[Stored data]
⁂
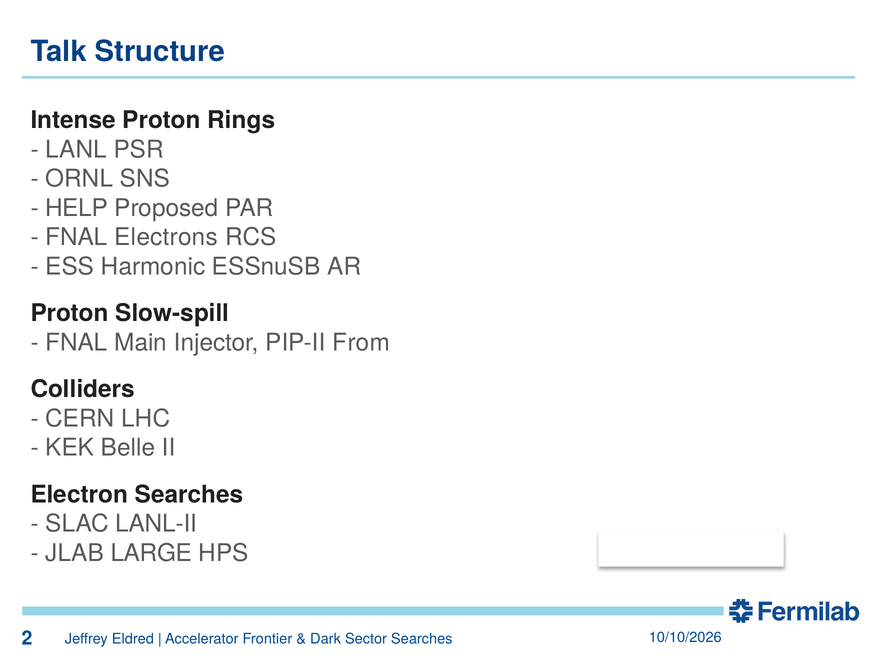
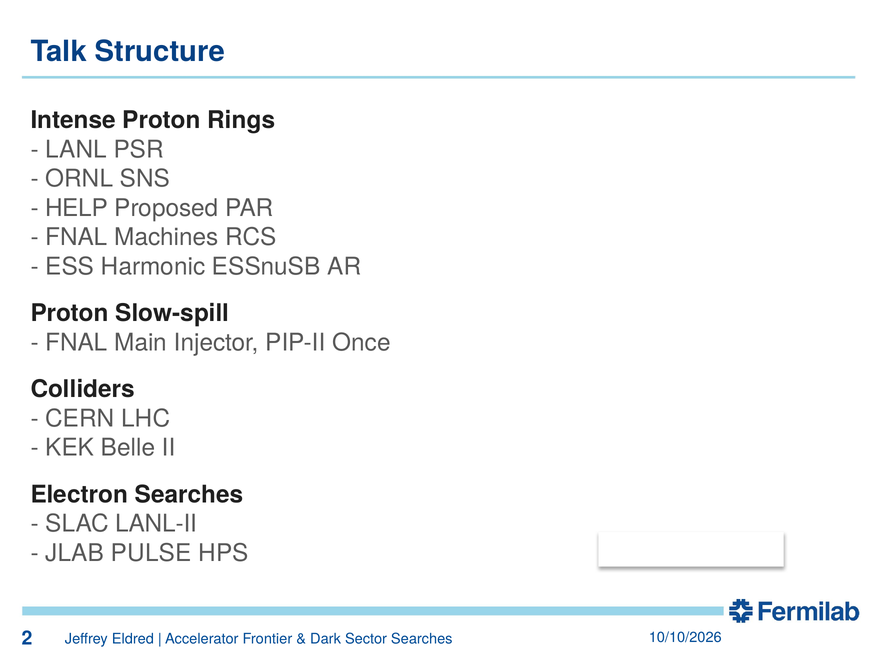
Electrons: Electrons -> Machines
From: From -> Once
LARGE: LARGE -> PULSE
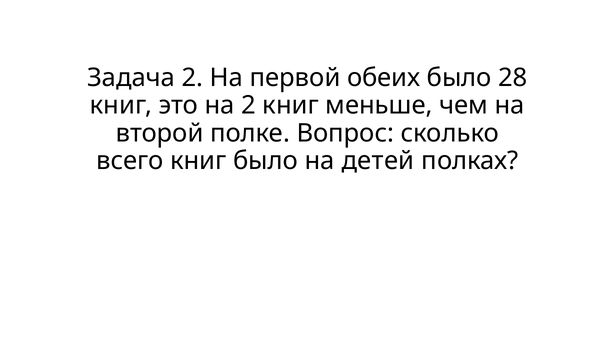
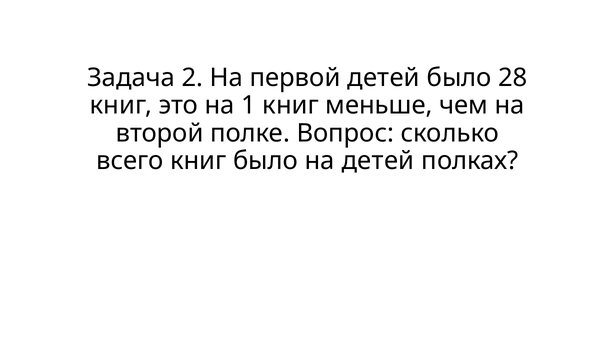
первой обеих: обеих -> детей
на 2: 2 -> 1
⁂
* **Given instruction**: Copy every line of text from the items above word for word, and leave out the pictures.

* **Complete response**:
Electrons: Electrons -> Machines
From: From -> Once
LARGE: LARGE -> PULSE
первой обеих: обеих -> детей
на 2: 2 -> 1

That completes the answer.